Melville shrugged. ‘That part of the business can be left to the secret police; they’re capable of handling it.’

‘I don’t doubt that,’ Sybert growled.

‘Your business is merely to aid in pacifying the people and to raise subscriptions for buying food. You are in with the wealthy foreigners, and can get money out of them easier than most.’

‘I suppose that means I am to bleed Copley?’

‘I dare say he’ll be willing enough to give; it’s in his line. Of course he’s a friend, and I don’t like to say anything. I know he had nothing to do with getting up the wheat deal; but it’s all in the family, and he won’t lose by it. The corner is playing the deuce with Italy, and it’s his place to help a bit.’

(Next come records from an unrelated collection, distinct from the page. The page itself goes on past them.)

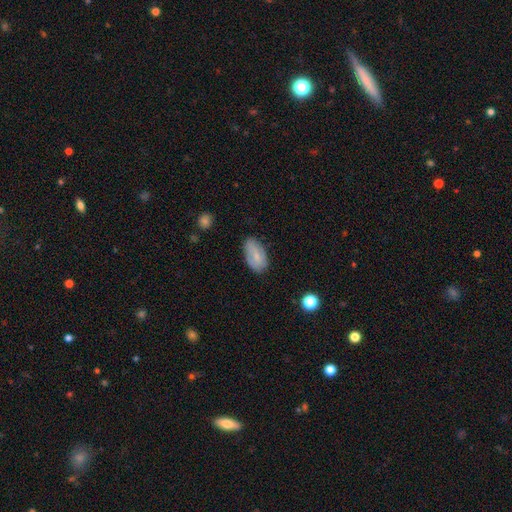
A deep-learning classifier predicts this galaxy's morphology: smooth 65%, featured or disk 28%, star or artifact 8%. Down the decision tree: how rounded — in between (93%); merging — none (73%).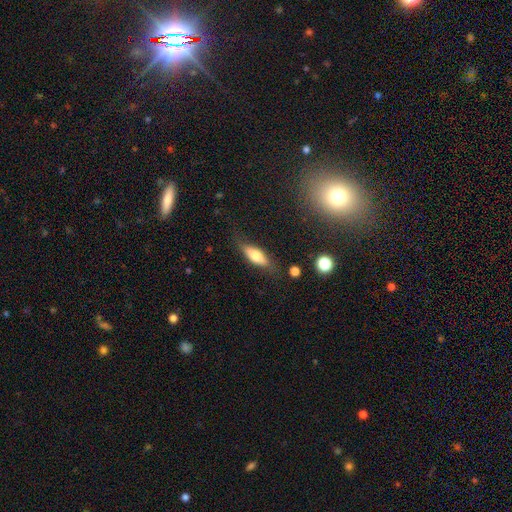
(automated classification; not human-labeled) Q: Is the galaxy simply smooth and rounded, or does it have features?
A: smooth — 65%.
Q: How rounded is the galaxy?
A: in between — 60%.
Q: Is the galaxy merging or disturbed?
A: none — 75%.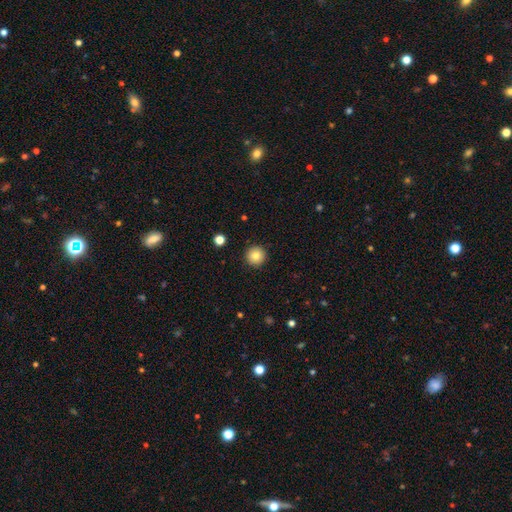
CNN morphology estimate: Smooth or featured?
  - smooth: 82% *
  - star or artifact: 10%
  - featured or disk: 8%
How rounded?
  - round: 96% *
  - in between: 3%
  - cigar-shaped: 1%
Merging?
  - none: 93% *
  - minor disturbance: 5%
  - major disturbance: 2%
  - merger: 1%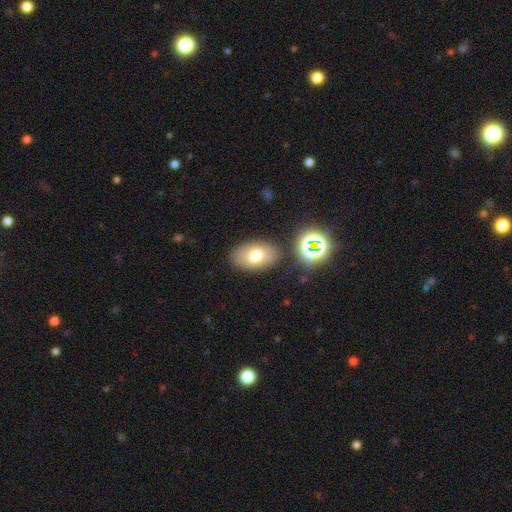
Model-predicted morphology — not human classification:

‘What is playing the deuce with Italy is an extravagant government and crushing taxes and dead industries. The wheat famine is bad enough; but that isn’t the main trouble, and you know it as well as I do.’

‘The main trouble,’ his companion broke in sharply, ‘is the fact that the priests and the anarchists and the socialists and every other sort of meddling malcontent keep things so stirred up that the government is forced into the stand it takes.’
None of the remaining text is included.